_WHAT THE TASK ASKS_
Find every line in the records below that holds the word "labels", and copy it out.

══ SUPPLIED DATA ══

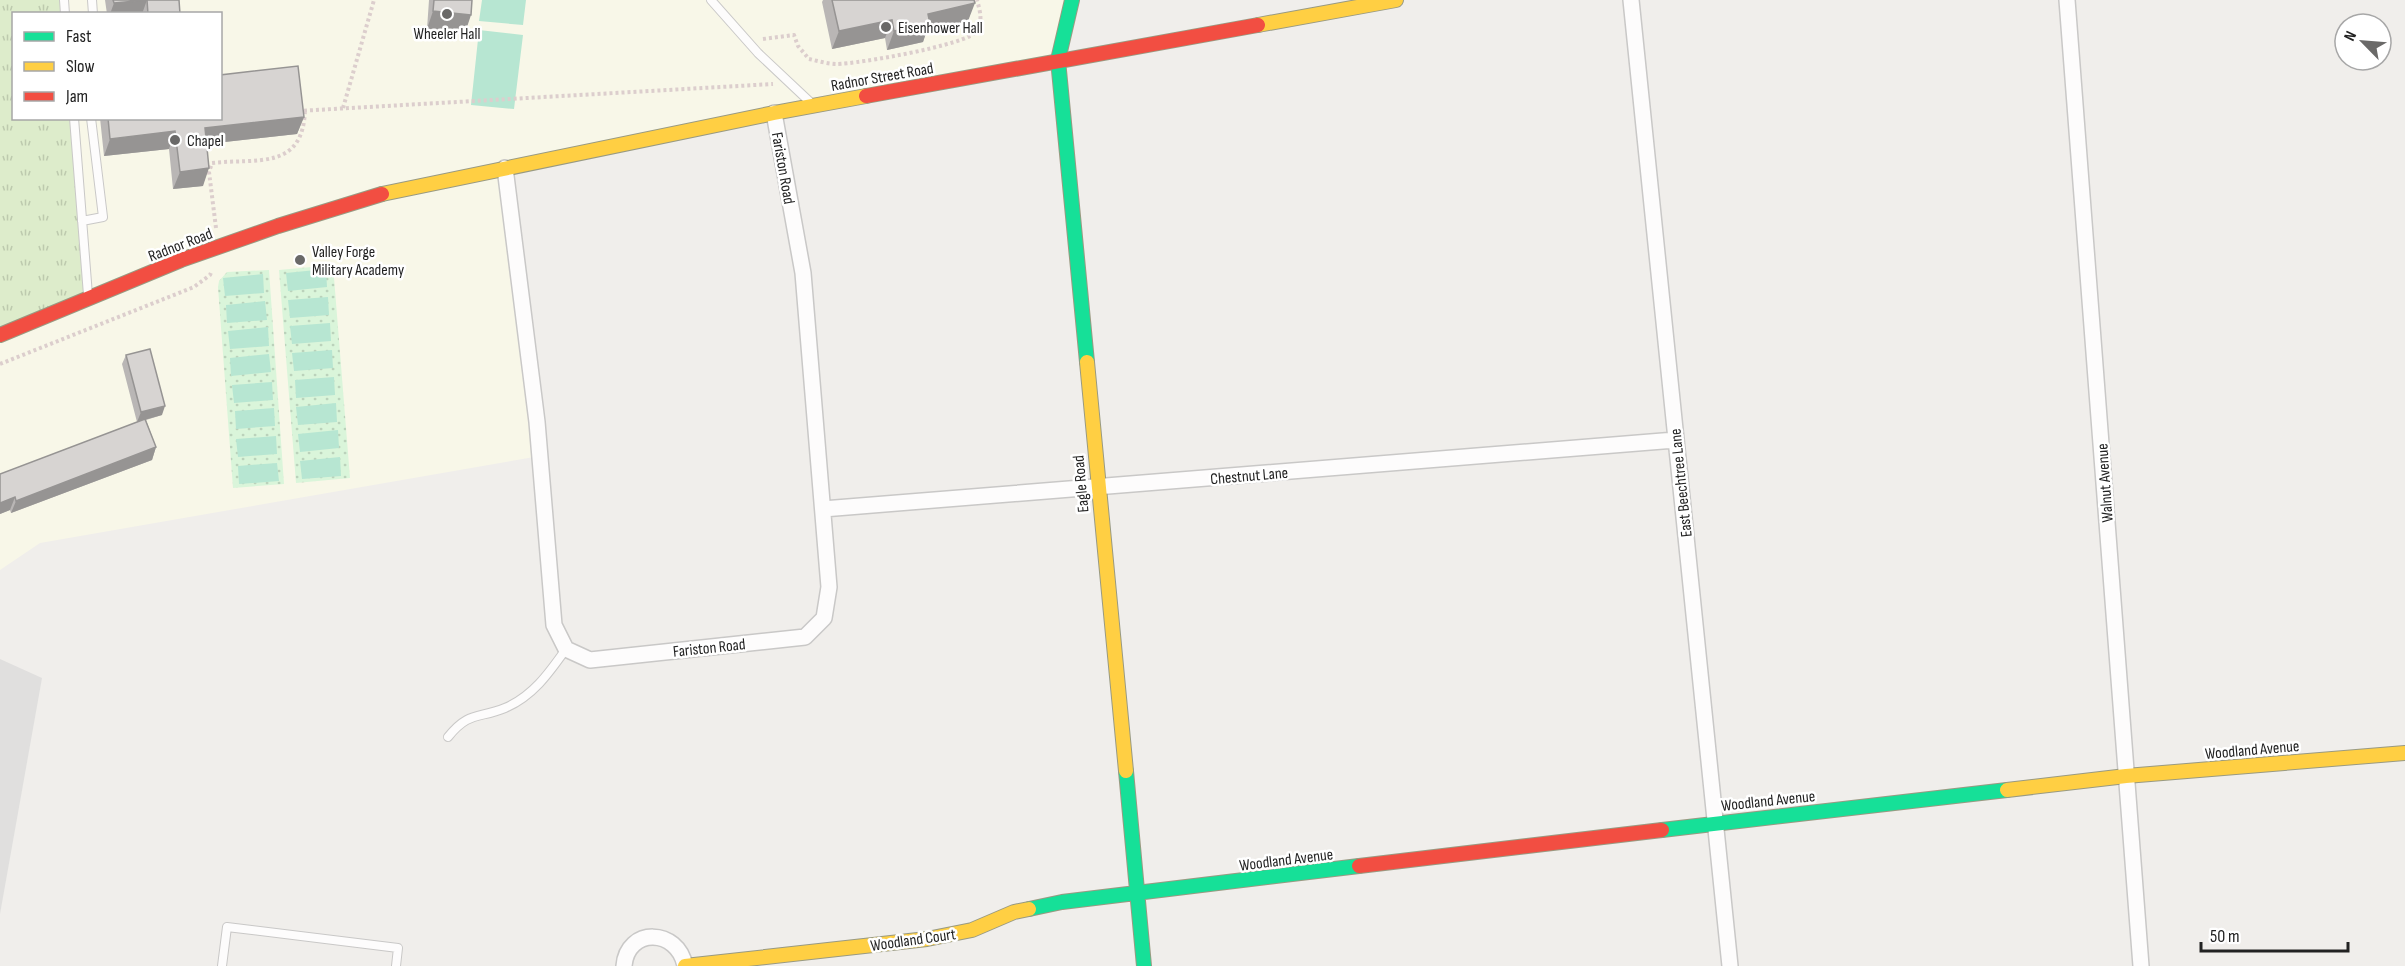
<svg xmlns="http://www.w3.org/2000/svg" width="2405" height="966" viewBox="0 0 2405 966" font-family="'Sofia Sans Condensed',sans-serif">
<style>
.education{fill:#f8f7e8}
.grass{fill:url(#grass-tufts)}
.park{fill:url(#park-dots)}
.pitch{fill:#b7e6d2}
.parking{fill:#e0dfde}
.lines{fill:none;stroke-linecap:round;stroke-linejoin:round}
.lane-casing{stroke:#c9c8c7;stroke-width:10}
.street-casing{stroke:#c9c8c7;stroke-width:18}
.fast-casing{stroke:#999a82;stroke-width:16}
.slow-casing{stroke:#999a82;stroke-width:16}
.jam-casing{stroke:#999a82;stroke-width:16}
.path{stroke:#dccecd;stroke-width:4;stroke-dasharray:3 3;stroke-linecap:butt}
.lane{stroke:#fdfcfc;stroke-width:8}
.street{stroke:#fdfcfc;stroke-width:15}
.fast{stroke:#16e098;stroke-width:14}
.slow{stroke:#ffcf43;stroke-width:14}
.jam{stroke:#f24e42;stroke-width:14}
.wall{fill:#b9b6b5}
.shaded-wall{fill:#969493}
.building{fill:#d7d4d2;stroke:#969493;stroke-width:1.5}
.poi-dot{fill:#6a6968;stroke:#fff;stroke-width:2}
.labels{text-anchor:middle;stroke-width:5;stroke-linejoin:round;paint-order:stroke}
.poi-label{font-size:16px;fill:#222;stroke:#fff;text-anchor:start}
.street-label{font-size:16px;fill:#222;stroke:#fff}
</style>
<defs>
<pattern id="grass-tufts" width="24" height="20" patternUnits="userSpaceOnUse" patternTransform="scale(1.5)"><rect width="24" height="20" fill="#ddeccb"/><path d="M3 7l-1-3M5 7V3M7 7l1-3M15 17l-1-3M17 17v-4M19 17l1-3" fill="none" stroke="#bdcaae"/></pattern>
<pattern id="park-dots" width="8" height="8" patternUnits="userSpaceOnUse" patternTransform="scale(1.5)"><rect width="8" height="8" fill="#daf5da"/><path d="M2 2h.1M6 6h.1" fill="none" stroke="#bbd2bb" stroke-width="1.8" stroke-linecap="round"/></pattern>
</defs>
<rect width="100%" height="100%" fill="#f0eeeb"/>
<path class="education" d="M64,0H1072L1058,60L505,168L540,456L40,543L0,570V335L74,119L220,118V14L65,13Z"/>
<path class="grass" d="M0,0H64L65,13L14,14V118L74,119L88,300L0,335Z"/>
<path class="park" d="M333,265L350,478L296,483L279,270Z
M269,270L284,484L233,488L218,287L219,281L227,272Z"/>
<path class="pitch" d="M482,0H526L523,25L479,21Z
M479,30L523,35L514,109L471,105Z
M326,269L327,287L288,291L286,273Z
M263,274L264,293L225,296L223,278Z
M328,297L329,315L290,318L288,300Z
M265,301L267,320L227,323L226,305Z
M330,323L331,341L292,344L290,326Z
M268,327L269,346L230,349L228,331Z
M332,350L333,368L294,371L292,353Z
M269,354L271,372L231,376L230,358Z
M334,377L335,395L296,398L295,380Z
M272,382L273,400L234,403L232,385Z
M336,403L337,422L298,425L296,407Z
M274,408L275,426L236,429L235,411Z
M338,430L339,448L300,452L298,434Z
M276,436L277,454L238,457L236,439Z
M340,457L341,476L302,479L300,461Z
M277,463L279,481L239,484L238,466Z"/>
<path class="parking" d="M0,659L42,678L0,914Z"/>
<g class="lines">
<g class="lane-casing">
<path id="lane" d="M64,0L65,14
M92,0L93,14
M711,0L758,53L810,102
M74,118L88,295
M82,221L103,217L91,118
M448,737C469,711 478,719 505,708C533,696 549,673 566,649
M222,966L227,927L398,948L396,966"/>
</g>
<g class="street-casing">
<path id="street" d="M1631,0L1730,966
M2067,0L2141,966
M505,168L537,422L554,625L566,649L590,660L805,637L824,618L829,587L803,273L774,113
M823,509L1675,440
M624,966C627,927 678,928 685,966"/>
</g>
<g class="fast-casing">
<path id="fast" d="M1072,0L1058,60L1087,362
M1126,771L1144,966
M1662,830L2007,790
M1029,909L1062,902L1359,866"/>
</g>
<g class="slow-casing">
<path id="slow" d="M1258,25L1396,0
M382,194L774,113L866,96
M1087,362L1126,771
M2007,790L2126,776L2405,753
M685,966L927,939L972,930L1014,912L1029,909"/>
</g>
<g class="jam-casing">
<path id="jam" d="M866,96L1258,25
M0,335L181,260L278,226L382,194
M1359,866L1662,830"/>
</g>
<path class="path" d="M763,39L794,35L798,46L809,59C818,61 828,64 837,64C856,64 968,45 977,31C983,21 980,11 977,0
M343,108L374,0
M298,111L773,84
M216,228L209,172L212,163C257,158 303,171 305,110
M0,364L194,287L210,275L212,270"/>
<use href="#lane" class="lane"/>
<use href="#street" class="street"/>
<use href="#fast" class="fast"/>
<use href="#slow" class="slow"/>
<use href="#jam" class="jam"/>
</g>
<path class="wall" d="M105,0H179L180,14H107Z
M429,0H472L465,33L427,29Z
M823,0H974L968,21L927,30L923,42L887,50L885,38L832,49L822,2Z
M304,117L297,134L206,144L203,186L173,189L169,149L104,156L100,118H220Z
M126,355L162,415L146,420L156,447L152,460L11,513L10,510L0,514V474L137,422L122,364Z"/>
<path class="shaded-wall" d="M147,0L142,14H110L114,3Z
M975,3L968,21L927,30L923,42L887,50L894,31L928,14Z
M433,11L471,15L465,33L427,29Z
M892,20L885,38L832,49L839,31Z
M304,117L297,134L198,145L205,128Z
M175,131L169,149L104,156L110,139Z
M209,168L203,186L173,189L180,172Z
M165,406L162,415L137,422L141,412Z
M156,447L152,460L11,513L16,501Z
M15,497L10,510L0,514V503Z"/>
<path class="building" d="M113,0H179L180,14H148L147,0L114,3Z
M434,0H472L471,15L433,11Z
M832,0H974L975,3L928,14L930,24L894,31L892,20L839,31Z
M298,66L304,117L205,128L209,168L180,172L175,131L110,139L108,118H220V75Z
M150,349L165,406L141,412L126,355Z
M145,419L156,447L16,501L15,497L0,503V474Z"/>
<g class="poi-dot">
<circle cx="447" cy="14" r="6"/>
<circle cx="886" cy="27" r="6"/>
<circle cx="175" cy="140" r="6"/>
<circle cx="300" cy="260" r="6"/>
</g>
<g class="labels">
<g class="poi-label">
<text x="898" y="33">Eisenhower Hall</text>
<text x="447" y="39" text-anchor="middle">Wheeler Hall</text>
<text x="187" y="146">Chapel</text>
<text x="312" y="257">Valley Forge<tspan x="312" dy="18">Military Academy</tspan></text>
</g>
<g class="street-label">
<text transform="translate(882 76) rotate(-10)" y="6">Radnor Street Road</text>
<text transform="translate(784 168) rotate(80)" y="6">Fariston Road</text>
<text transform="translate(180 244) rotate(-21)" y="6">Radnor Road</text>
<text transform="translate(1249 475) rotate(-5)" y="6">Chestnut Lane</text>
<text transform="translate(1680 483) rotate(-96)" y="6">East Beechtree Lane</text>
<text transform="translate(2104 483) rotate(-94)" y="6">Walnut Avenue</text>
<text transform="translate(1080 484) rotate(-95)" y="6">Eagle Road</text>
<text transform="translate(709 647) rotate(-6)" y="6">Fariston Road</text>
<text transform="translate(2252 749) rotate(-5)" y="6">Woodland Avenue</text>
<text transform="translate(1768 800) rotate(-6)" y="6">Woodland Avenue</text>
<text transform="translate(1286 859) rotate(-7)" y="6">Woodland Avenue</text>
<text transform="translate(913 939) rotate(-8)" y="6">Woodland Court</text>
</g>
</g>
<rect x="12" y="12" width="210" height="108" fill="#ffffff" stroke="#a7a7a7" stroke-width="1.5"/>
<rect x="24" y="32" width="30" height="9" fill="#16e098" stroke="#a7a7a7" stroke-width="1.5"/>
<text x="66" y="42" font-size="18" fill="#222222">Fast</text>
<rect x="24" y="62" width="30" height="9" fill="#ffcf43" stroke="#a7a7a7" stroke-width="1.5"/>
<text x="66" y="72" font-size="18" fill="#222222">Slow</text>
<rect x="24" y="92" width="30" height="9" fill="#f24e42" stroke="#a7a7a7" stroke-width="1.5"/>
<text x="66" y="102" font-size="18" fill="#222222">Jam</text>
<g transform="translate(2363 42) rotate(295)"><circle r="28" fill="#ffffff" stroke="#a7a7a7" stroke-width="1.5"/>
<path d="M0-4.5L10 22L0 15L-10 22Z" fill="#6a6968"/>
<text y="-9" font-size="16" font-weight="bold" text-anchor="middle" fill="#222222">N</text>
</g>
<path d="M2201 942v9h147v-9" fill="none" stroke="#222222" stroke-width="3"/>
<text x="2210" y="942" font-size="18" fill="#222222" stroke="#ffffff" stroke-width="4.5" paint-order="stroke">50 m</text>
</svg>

═══

_RESPONSE_
.labels{text-anchor:middle;stroke-width:5;stroke-linejoin:round;paint-order:stroke}
<g class="labels">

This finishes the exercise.